How does food improve our mood? The link between food and our physical health is so well-documented that our understanding of which foods are ‘good’ and ‘bad’ for us is almost automatic. Until recently, however, there has been comparatively little research into the link between what we eat and our mental health. In The Food Programme, Sheila Dillon talks to chefs, doctors and mental health experts about the intimate link between food and mood. We find out more about how what we eat can both contribute to, and ward off, anxiety and depression.
Food for a good mood
When comedian Katy Brand feels low, her go-to cuisine is Italian. She says she opts for “those sorts of foods that seem to contain concentrated sunshine. I love tomatoes, peppers, olives that are just bulging with sunshine.”
According to Professor Felice Jacka, president of the International Society for Nutritional Psychiatry Research, there is now a decade of evidence of the association between dietary habits and common mental disorders, such as anxiety and depression.
Professor Jacka and her team conducted a three month-long trial which showed that helping people with their diet can lead to a profound improvement in their mental wellbeing. “What we saw was this very clear link between the extent to which they improved their diet, and the extent to which their depression improved” Professor Jacka says.
The research looks at diet as a whole, including dietary patterns and overall diet quality. She explains that Katy’s Italian food may be onto something too: “As it is in physical health, the Mediterranean Diet seems to be the king of the diets.” Pass the olive oil!
Bad mood food
If improving our diet can also improve our mood, is the opposite true too? Professor Jacka recounts that in animal studies, the consumption of a ‘Western-type diet’ high in saturated fats and added sugars impacts on an animal’s hippocampus and cognitive ability long before the animal starts to gain weight.
Diets such as these can be particularly damaging to adolescents and young adults. Psychologist and Great British Bake Off finalist Kimberley Wilson explains that adolescence is a huge period of change for the brain, which goes on developing until people are in their mid-twenties.
Kimberley explains that the period in which young people are likely to have the unhealthiest diet coincides with when “the brain is still growing and still has a really high nutrient demand”.
You are how you eat
The period of lockdown, and the constraints and isolation it brought, has undeniably impacted on the mental health of many people. At this time, it is not just what we eat, but how and when that can contribute to our mental wellbeing.
Planning meals in advance, going out for ‘one big shop’, and taking more time out of each day to prepare meals, can all help to add some structure, incentive and purpose to the day. This structure may in itself improve our sense of wellbeing. Ironically, however, this can be difficult for those who cook for a living.
As many as 8 in 10 chefs are said to experience poor mental health during their careers. Chefs Romy Gill, Ellis Barrie and Anna Haugh explain that their professional lifestyles are often not conducive to good dietary patterns.
Working long hours with short breaks and constantly tasting food mean that chefs can go entire days without eating proper meals. This, in turn, leads to a reliance on foods which can be prepared quickly after a long shift, but have little nutritional value. As we have seen, these are the types of food which impact on our cognitive ability.
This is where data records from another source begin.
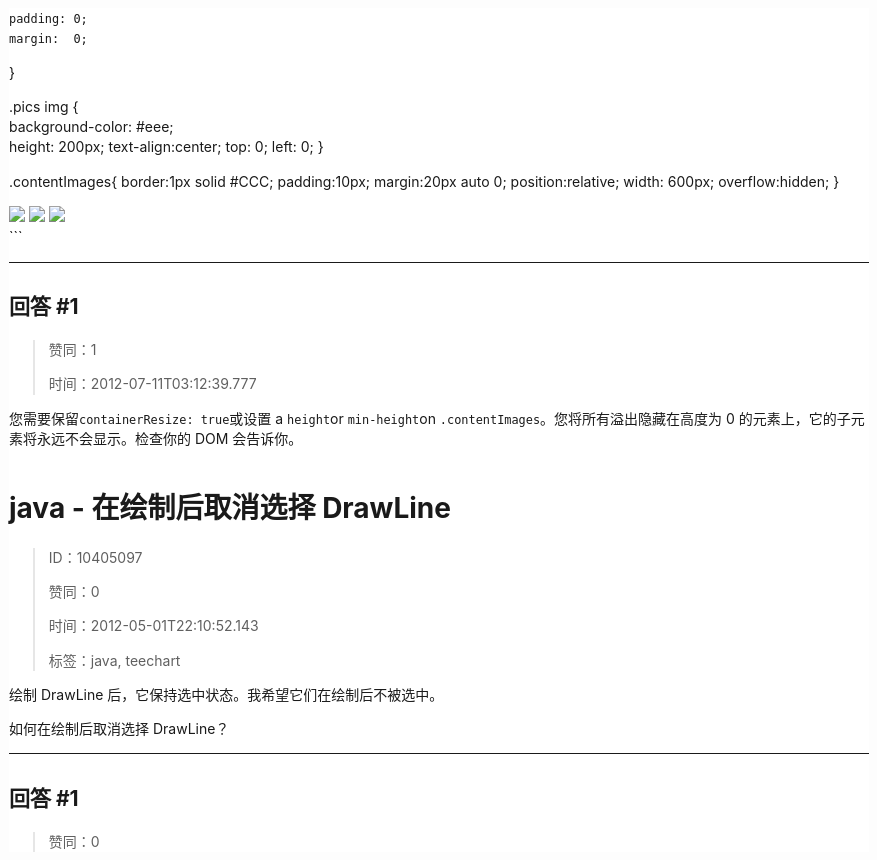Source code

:     padding: 0;  
    margin:  0;
} 

.pics img {    
    background-color: #eee;  
    height: 200px; 
    text-align:center;
    top:  0; 
    left: 0;
}

.contentImages{
    border:1px solid #CCC; 
    padding:10px; 
    margin:20px auto 0; 
    position:relative;
    width: 600px;
    overflow:hidden;
}

<div class="contentImages">

<div class="pics">

<img src="upload/<?php echo $array['image'] ?>" height="200" />

<img src="upload/<?php echo $array['image2'] ?>" height="200" />

<img src="upload/<?php echo $array['image3'] ?>" height="200" />

</div>

</div> 
```

* * *

## 回答 #1

> 赞同：1
> 
> 时间：2012-07-11T03:12:39.777

您需要保留`containerResize: true`或设置 a `height`or `min-height`on `.contentImages`。您将所有溢出隐藏在高度为 0 的元素上，它的子元素将永远不会显示。检查你的 DOM 会告诉你。

# java - 在绘制后取消选择 DrawLine

> ID：10405097
> 
> 赞同：0
> 
> 时间：2012-05-01T22:10:52.143
> 
> 标签：java, teechart

绘制 DrawLine 后，它保持选中状态。我希望它们在绘制后不被选中。

如何在绘制后取消选择 DrawLine？

* * *

## 回答 #1

> 赞同：0
```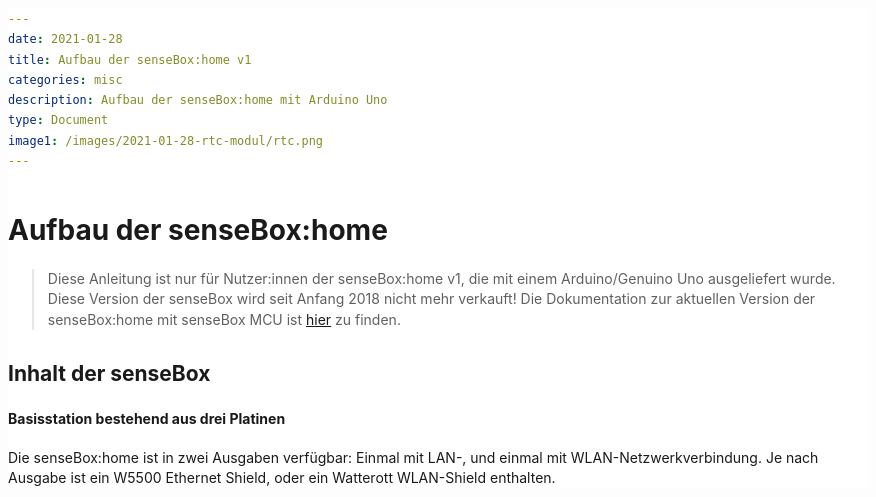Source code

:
 ```yaml
---
date: 2021-01-28
title: Aufbau der senseBox:home v1
categories: misc
description: Aufbau der senseBox:home mit Arduino Uno
type: Document
image1: /images/2021-01-28-rtc-modul/rtc.png
---
```


# **Aufbau der senseBox:home**

> Diese Anleitung ist nur für Nutzer:innen der senseBox:home v1, die mit einem Arduino/Genuino Uno ausgeliefert wurde. Diese Version der senseBox wird seit Anfang 2018 nicht mehr verkauft! Die Dokumentation zur aktuellen Version der senseBox:home mit senseBox MCU ist [hier](/sensebox-home/home-schritt-1/) zu finden.

## Inhalt der senseBox

#### Basisstation bestehend aus drei Platinen

Die senseBox:home ist in zwei Ausgaben verfügbar: Einmal mit LAN-, und einmal mit WLAN-Netzwerkverbindung.
Je nach Ausgabe ist ein W5500 Ethernet Shield, oder ein Watterott WLAN-Shield enthalten.

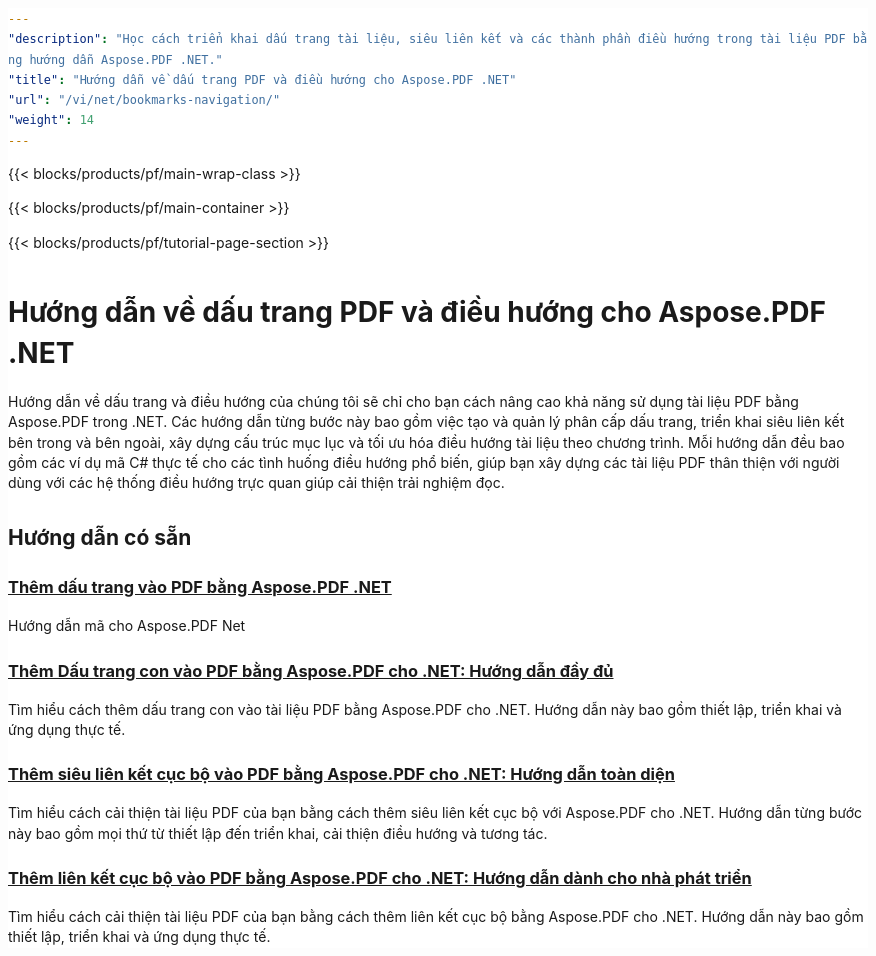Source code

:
 ```yaml
---
"description": "Học cách triển khai dấu trang tài liệu, siêu liên kết và các thành phần điều hướng trong tài liệu PDF bằng hướng dẫn Aspose.PDF .NET."
"title": "Hướng dẫn về dấu trang PDF và điều hướng cho Aspose.PDF .NET"
"url": "/vi/net/bookmarks-navigation/"
"weight": 14
---
```


{{< blocks/products/pf/main-wrap-class >}}

{{< blocks/products/pf/main-container >}}

{{< blocks/products/pf/tutorial-page-section >}}

# Hướng dẫn về dấu trang PDF và điều hướng cho Aspose.PDF .NET

Hướng dẫn về dấu trang và điều hướng của chúng tôi sẽ chỉ cho bạn cách nâng cao khả năng sử dụng tài liệu PDF bằng Aspose.PDF trong .NET. Các hướng dẫn từng bước này bao gồm việc tạo và quản lý phân cấp dấu trang, triển khai siêu liên kết bên trong và bên ngoài, xây dựng cấu trúc mục lục và tối ưu hóa điều hướng tài liệu theo chương trình. Mỗi hướng dẫn đều bao gồm các ví dụ mã C# thực tế cho các tình huống điều hướng phổ biến, giúp bạn xây dựng các tài liệu PDF thân thiện với người dùng với các hệ thống điều hướng trực quan giúp cải thiện trải nghiệm đọc.

## Hướng dẫn có sẵn

### [Thêm dấu trang vào PDF bằng Aspose.PDF .NET](./aspose-pdf-net-add-bookmarks/)
Hướng dẫn mã cho Aspose.PDF Net

### [Thêm Dấu trang con vào PDF bằng Aspose.PDF cho .NET: Hướng dẫn đầy đủ](./add-child-bookmarks-aspose-pdf-net-guide/)
Tìm hiểu cách thêm dấu trang con vào tài liệu PDF bằng Aspose.PDF cho .NET. Hướng dẫn này bao gồm thiết lập, triển khai và ứng dụng thực tế.

### [Thêm siêu liên kết cục bộ vào PDF bằng Aspose.PDF cho .NET: Hướng dẫn toàn diện](./add-local-hyperlinks-pdf-aspose-dotnet/)
Tìm hiểu cách cải thiện tài liệu PDF của bạn bằng cách thêm siêu liên kết cục bộ với Aspose.PDF cho .NET. Hướng dẫn từng bước này bao gồm mọi thứ từ thiết lập đến triển khai, cải thiện điều hướng và tương tác.

### [Thêm liên kết cục bộ vào PDF bằng Aspose.PDF cho .NET: Hướng dẫn dành cho nhà phát triển](./aspose-pdf-net-local-links/)
Tìm hiểu cách cải thiện tài liệu PDF của bạn bằng cách thêm liên kết cục bộ bằng Aspose.PDF cho .NET. Hướng dẫn này bao gồm thiết lập, triển khai và ứng dụng thực tế.
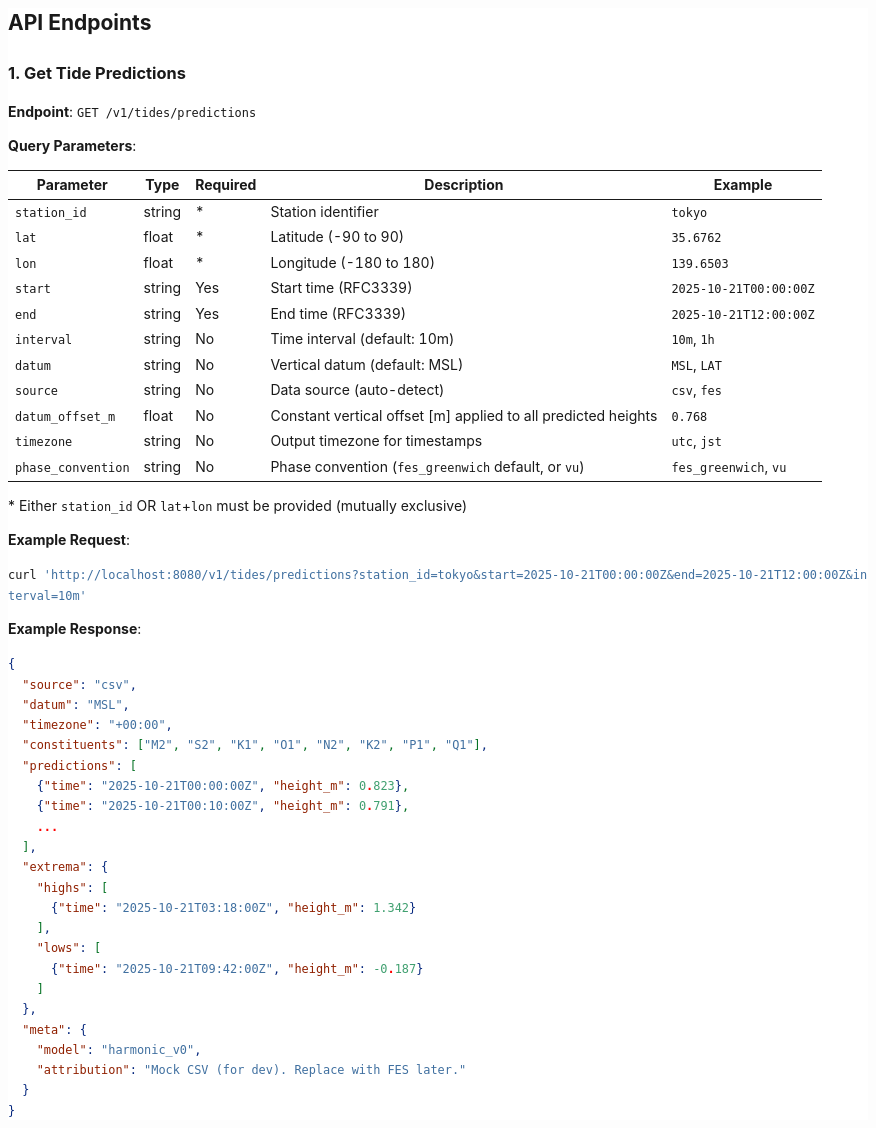## API Endpoints

### 1. Get Tide Predictions

**Endpoint**: `GET /v1/tides/predictions`

**Query Parameters**:

| Parameter | Type | Required | Description | Example |
|-----------|------|----------|-------------|---------|
| `station_id` | string | * | Station identifier | `tokyo` |
| `lat` | float | * | Latitude (-90 to 90) | `35.6762` |
| `lon` | float | * | Longitude (-180 to 180) | `139.6503` |
| `start` | string | Yes | Start time (RFC3339) | `2025-10-21T00:00:00Z` |
| `end` | string | Yes | End time (RFC3339) | `2025-10-21T12:00:00Z` |
| `interval` | string | No | Time interval (default: 10m) | `10m`, `1h` |
| `datum` | string | No | Vertical datum (default: MSL) | `MSL`, `LAT` |
| `source` | string | No | Data source (auto-detect) | `csv`, `fes` |
| `datum_offset_m` | float | No | Constant vertical offset [m] applied to all predicted heights | `0.768` |
| `timezone` | string | No | Output timezone for timestamps | `utc`, `jst` |
| `phase_convention` | string | No | Phase convention (`fes_greenwich` default, or `vu`) | `fes_greenwich`, `vu` |

\* Either `station_id` OR `lat`+`lon` must be provided (mutually exclusive)

**Example Request**:

```bash
curl 'http://localhost:8080/v1/tides/predictions?station_id=tokyo&start=2025-10-21T00:00:00Z&end=2025-10-21T12:00:00Z&interval=10m'
```

**Example Response**:

```json
{
  "source": "csv",
  "datum": "MSL",
  "timezone": "+00:00",
  "constituents": ["M2", "S2", "K1", "O1", "N2", "K2", "P1", "Q1"],
  "predictions": [
    {"time": "2025-10-21T00:00:00Z", "height_m": 0.823},
    {"time": "2025-10-21T00:10:00Z", "height_m": 0.791},
    ...
  ],
  "extrema": {
    "highs": [
      {"time": "2025-10-21T03:18:00Z", "height_m": 1.342}
    ],
    "lows": [
      {"time": "2025-10-21T09:42:00Z", "height_m": -0.187}
    ]
  },
  "meta": {
    "model": "harmonic_v0",
    "attribution": "Mock CSV (for dev). Replace with FES later."
  }
}
```
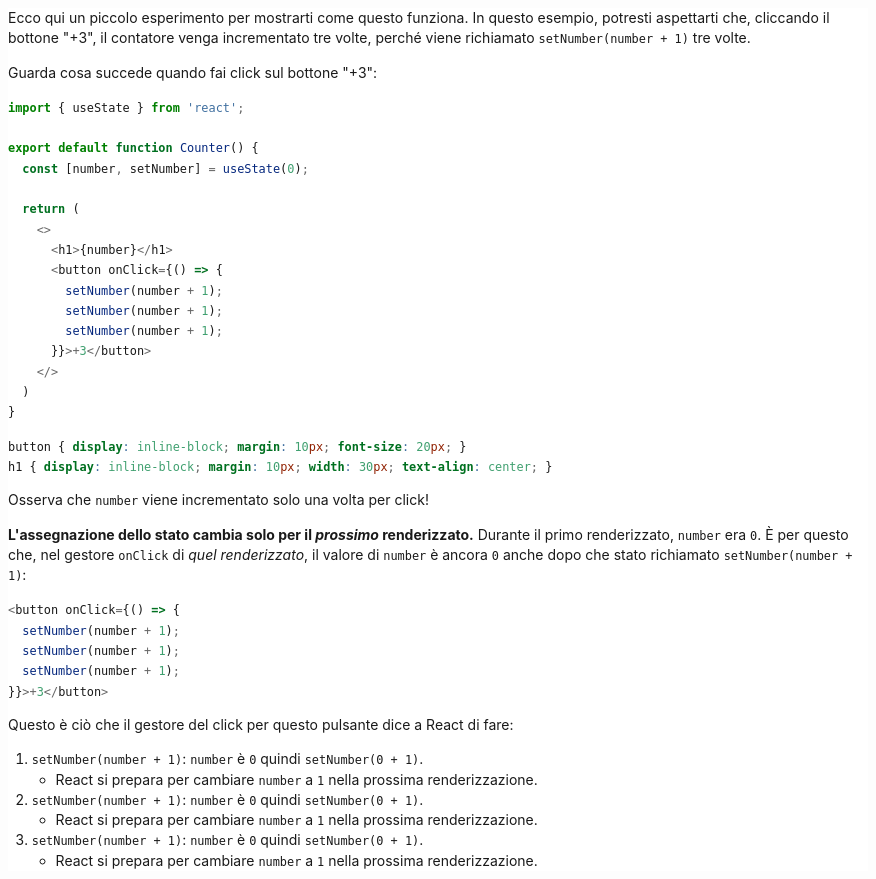 Ecco qui un piccolo esperimento per mostrarti come questo funziona. In questo esempio, potresti aspettarti che, cliccando il bottone "+3", il contatore venga incrementato tre volte, perché viene richiamato `setNumber(number + 1)` tre volte.

Guarda cosa succede quando fai click sul bottone "+3":

<Sandpack>

```js
import { useState } from 'react';

export default function Counter() {
  const [number, setNumber] = useState(0);

  return (
    <>
      <h1>{number}</h1>
      <button onClick={() => {
        setNumber(number + 1);
        setNumber(number + 1);
        setNumber(number + 1);
      }}>+3</button>
    </>
  )
}
```

```css
button { display: inline-block; margin: 10px; font-size: 20px; }
h1 { display: inline-block; margin: 10px; width: 30px; text-align: center; }
```

</Sandpack>

Osserva che `number` viene incrementato solo una volta per click!

**L'assegnazione dello stato cambia solo per il *prossimo* renderizzato.** Durante il primo renderizzato, `number` era `0`. È per questo che, nel gestore `onClick` di *quel renderizzato*, il valore di `number` è ancora `0`  anche dopo che stato richiamato `setNumber(number + 1)`:

```js
<button onClick={() => {
  setNumber(number + 1);
  setNumber(number + 1);
  setNumber(number + 1);
}}>+3</button>
```

Questo è ciò che il gestore del click per questo pulsante dice a React di fare:

1. `setNumber(number + 1)`: `number` è `0` quindi `setNumber(0 + 1)`.
    - React si prepara per cambiare `number` a `1` nella prossima renderizzazione.
2. `setNumber(number + 1)`: `number` è `0` quindi `setNumber(0 + 1)`.
    - React si prepara per cambiare `number` a `1` nella prossima renderizzazione.
3. `setNumber(number + 1)`: `number` è `0` quindi `setNumber(0 + 1)`.
    - React si prepara per cambiare `number` a `1` nella prossima renderizzazione.
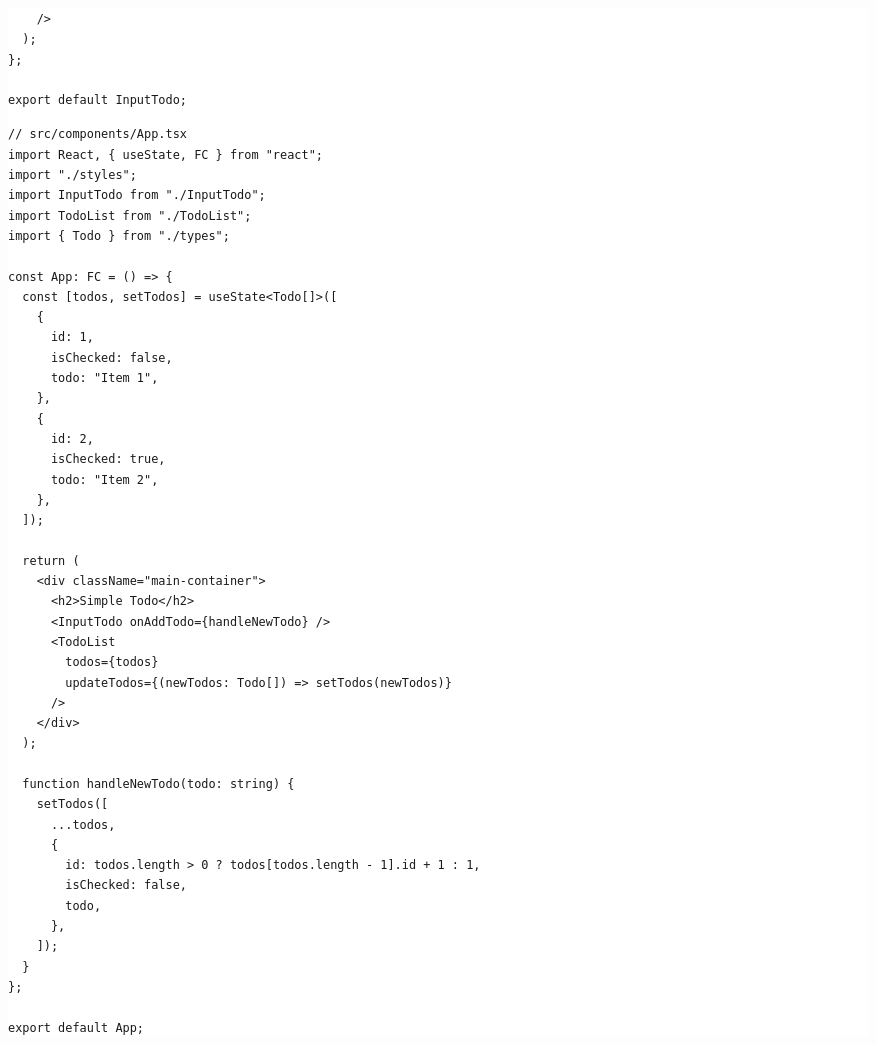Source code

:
 ```tsx
    />
  );
};

export default InputTodo;
```

```tsx
// src/components/App.tsx
import React, { useState, FC } from "react";
import "./styles";
import InputTodo from "./InputTodo";
import TodoList from "./TodoList";
import { Todo } from "./types";

const App: FC = () => {
  const [todos, setTodos] = useState<Todo[]>([
    {
      id: 1,
      isChecked: false,
      todo: "Item 1",
    },
    {
      id: 2,
      isChecked: true,
      todo: "Item 2",
    },
  ]);

  return (
    <div className="main-container">
      <h2>Simple Todo</h2>
      <InputTodo onAddTodo={handleNewTodo} />
      <TodoList
        todos={todos}
        updateTodos={(newTodos: Todo[]) => setTodos(newTodos)}
      />
    </div>
  );

  function handleNewTodo(todo: string) {
    setTodos([
      ...todos,
      {
        id: todos.length > 0 ? todos[todos.length - 1].id + 1 : 1,
        isChecked: false,
        todo,
      },
    ]);
  }
};

export default App;
```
A prescription for nutrition
While the food we eat affects our mental health, our mental health can also impact on our relationship with food. Although the routine of regular meals and a varied and healthy diet can help improve low moods, finding the energy and incentive to create these meals can be difficult if you are already mentally struggling.
Dr Rupy Aujla, founder of the UK’s first ‘culinary medicine’ course, takes this into account when considering how to use food to help his patients. Clinical consultations are short, and extensive dietary changes can be difficult to stick to, so he tries to identify just one simple way in which patients can improve their diets.
He asks: “What is that one meal we can do that only takes three or four ingredients and takes ten minutes?” It takes Dr Aujla just a couple of minutes to complete a dietary assessment and suggest one meal they could prepare, before writing it down like a prescription.
He might only expect his patients to cook one such recipe each week, but he asks them to consider how the food makes them feel and whether they gain satisfaction or accomplishment from the cooking process. As Dr Aujla says: “One simple thing at a time is sometimes lifechanging.”